Deleting expired data (TTL)

YDB supports automatic background deletion of expired data. A table data schema may define a column containing a Datetime or a Timestamp value. A comparison of this value with the current time for all rows will be performed in the background. Rows for which the current time becomes greater than the column value, factoring in the specified delay, will be deleted.

Parameter name Type Acceptable values Update possibility Reset capability
TTL Expression Interval("<literal>") ON <column> Yes Yes

For more information about deleting expired data, see Time to Live (TTL).

Renaming

YDB lets you rename an existing table, move it to another directory of the same database, or replace one table with another, deleting the data in the replaced table. Only the metadata of the table is changed by operations (for example, its path and name). The table data is neither moved nor overwritten.

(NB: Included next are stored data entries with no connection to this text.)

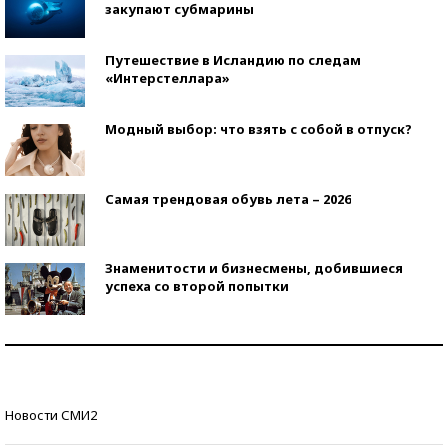
закупают субмарины
Путешествие в Исландию по следам
«Интерстеллара»
Модный выбор: что взять с собой в отпуск?
Самая трендовая обувь лета – 2026
Знаменитости и бизнесмены, добившиеся
успеха со второй попытки
Как защититься от солнца на курорте?
Кто изобрел средства связи?
Новости СМИ2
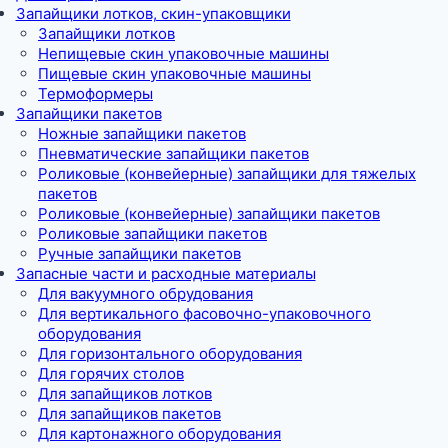
Запайщики лотков, скин-упаковщики
Запайщики лотков
Непищевые скин упаковочные машины
Пищевые скин упаковочные машины
Термоформеры
Запайщики пакетов
Ножные запайщики пакетов
Пневматические запайщики пакетов
Роликовые (конвейерные) запайщики для тяжелых
пакетов
Роликовые (конвейерные) запайщики пакетов
Роликовые запайщики пакетов
Ручные запайщики пакетов
Запасные части и расходные материалы
Для вакуумного обрудования
Для вертикального фасовочно-упаковочного
оборудования
Для горизонтального оборудования
Для горячих столов
Для запайщиков лотков
Для запайщиков пакетов
Для картонажного оборудования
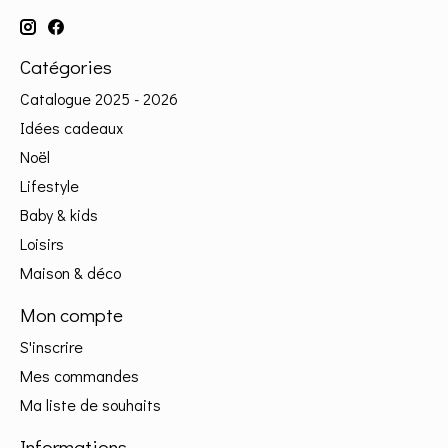
Catégories
Catalogue 2025 - 2026
Idées cadeaux
Noël
Lifestyle
Baby & kids
Loisirs
Maison & déco
Mon compte
S'inscrire
Mes commandes
Ma liste de souhaits
Informations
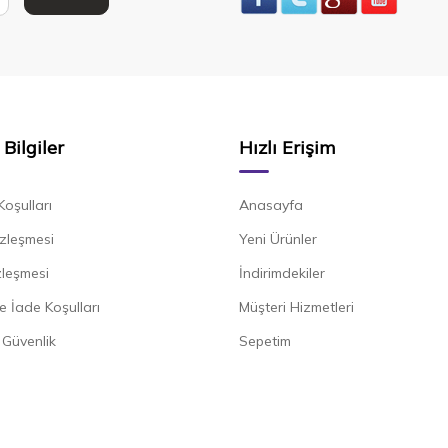
Bilgiler
Hızlı Erişim
Koşulları
Anasayfa
zleşmesi
Yeni Ürünler
zleşmesi
İndirimdekiler
e İade Koşulları
Müşteri Hizmetleri
e Güvenlik
Sepetim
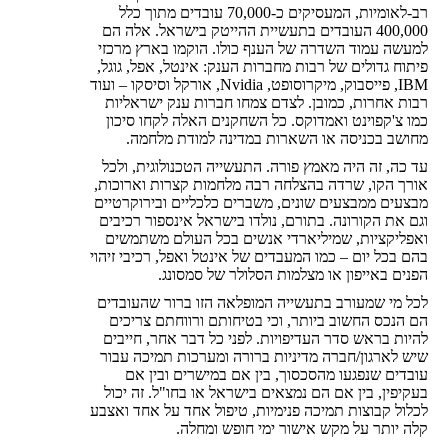
רב-לאומיות, המעסיקים כ-70,000 עובדים מתוך כלל
400,000 העובדים בתעשיית ההייטק בישראל. אלה הם
למעשה עמוד השדרה של הענף כולו. הוקמו בארץ מרכזי
פיתוח גדולים של רבות מחברות הענק: אינטל, אפל, גוגל,
IBM, פייסבוק, מיקרוסופט, Nvidia, אורקל וסיסקו – ועוד
רבות אחרות, כמובן. לצדם צמחו חברות ענק ישראליות
כמו צ'קפוינט ואמדוקס. כל השחקנים האלה לקחו סיכון
מחושב בכניסה או השארות במדינה למודת מלחמה.
עד כה, זה היה מאמץ פורה. התעשייה הטכנולוגית, ולכל
אורך הקו, שרדה בהצלחה רבה מלחמות קצרות וארוכות,
מבצעים ממבצעים שונים, משברים כלכליים ובירוקרטיים
וגם את הקורונה. בתורם, נולדו בישראל אינספור רכיבים
ואפליקציות, שמיליארדי אנשים בכל העולם משתמשים
בהם בכל יום – כמו המעבדים של אינטל ואפל, רכיבי זיהוי
הפנים באייפון או מצלמות הסלולר של סמסונג.
לכל מי שמעורב בתעשייה המופלאה הזו ברור שהעובדים
הם הנכס החשוב ביותר, וכי בטיחותם ורווחתם צריכים
להיות בראש סדר העדיפויות. לפני כל דבר אחר, חייבים
שיש לארגון/חברה מדיניות ברורה ומערכות תמיכה עבור
עובדים שנפגעו מהסכסוך, בין אם במישרים ובין אם
בעקיפין, בין אם הם נמצאים בישראל או בחו"ל. זה יכול
לכלול קבוצות תמיכה פנימיות, טיפול אחד על אחד ואצבע
קלה יותר על מקש אישור ימי חופש ומחלה.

Operations are performed in isolation, the external process sees only two states of the table: before and after the operation. This is critical, for example, for table replacement: the data of the replaced table is deleted by the same transaction that renames the replacing table. During the replacement, there might be errors in queries to the replaced table that have retryable statuses.

The speed of renaming is determined by the type of data transactions currently running against the table and doesn't depend on the table size.

Bloom filter

With a Bloom filter, you can more efficiently determine if some keys are missing in a table when making multiple single queries by the primary key. This reduces the number of required disk I/O operations but increases the amount of memory consumed.

Parameter name Type Acceptable values Update possibility Reset capability
KEY_BLOOM_FILTER Enum ENABLED, DISABLED Yes No

Column groups

You can group table columns to optimize their storage and use in YDB. Column grouping enables you to improve the performance of data selections by introducing grouped column storage. The most commonly used strategy is to create a separate column group for rarely used attributes (possibly also with compression and on a slower storage).

Each column group has a unique name within a table. You can set the composition of column groups when creating a table and change it later. You cannot remove column groups from an existing table.

A column family may contain any number of columns of its table, including none. Each table column can belong to a single column group (that is, column groups can't overlap). Column groups are set up when creating a table, but can be modified later.

Each table has a default column group that includes all the columns that don't belong to any other column group. Primary-key columns are always in the default column group and can't be moved to another group.

Column groups are assigned attributes that affect data storage:

• The used data storage device type (SSD or HDD, availability depends on the YDB cluster configuration).
• Data compression mode (without compression or compression using the LZ4 algorithm).

Attributes for a column group are set when creating a table (for example, they can be explicitly set for a default column group) and changed afterwards. Changes in storage attributes aren't applied to the data immediately, but later, at manual or automatic LSM compaction.

The data stored in the fields of the default column group is accessed faster: this requires less resources than accessing the fields from additional column groups of the same table row. When you search by the primary key, the default column group is always used. When accessing fields from other column groups, besides searching by the primary key, you need additional search operations to determine specific storage positions for these fields.

This way, by creating a separate column group for certain table columns, you can accelerate read operations for the most important frequently used columns of the default column group by slightly slowing down access to other columns. Furthermore, at the column group level, you can control the data storage parameters: for example, you can select the storage device type and data compression mode.